- Church: Catholic Church
- Diocese: Diocese of Chunchon
- In office: 8 December 1940 – 16 November 1965
- Predecessor: Prefecture established
- Successor: Thomas Stewart
- Other post: Titular Bishop of Bocconia (1965-1970)
- Previous post: Titular Bishop of Furnos Maior (1955-1962)

Orders
- Ordination: 2 February 1920 by Thomas O'Dea
- Consecration: 23 November 1955 by Maximilian von Fürstenberg

Personal details
- Born: 13 September 1896 Borrisoleigh, County Tipperary, United Kingdom of Great Britain and Ireland
- Died: 31 December 1970 (aged 74)

= Thomas F. Quinlan =

Irish priest (died 1970)

Thomas F. Quinlan, S.S.C.M.E. (13 September 1896 in Borrisoleigh – 31 December 1970) was an Irish-born Catholic missionary prelate who served as Bishop of Chuncheon from 1945 until 1966. He was a member of the Missionary Society of St. Columban.

== Biography ==
Quinlan was a native of Borrisoleigh, Co. Tipperary, and studied for the priesthood for four years in St. Patrick's College, Thurles, before joining the Columban Fathers. He was ordained a priest in 1920 along with three others and was posted to the Han-yang province in China.
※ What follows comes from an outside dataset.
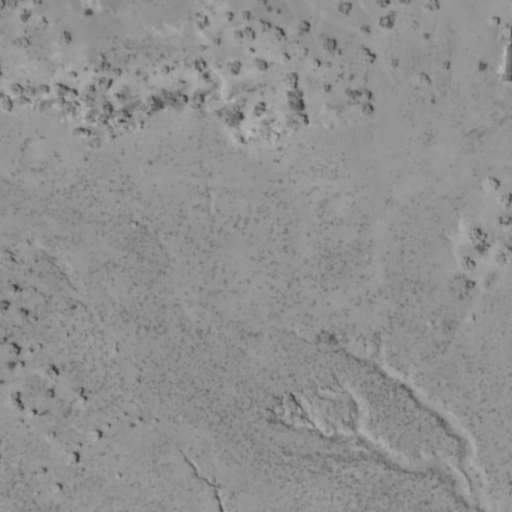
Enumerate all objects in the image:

During his time in China the missionaries were a target for kidnapping and violence. After returning to Ireland, Quinlan was again posted to Korea, where he was stationed at the outbreak of the Second World War, he was appointed Bishop of Chuncheon in 1945.

Quinlan was captured and imprisoned by North Korea during the Korean War, and he was held with Bishop Patrick James Byrne, who died in prison; Quinlan had to bury him. He returned to South Korea in 1954 as Regent to the Apostolic Delegation. He retired from his bishopric in 1966 and died on New Year's Eve 1970.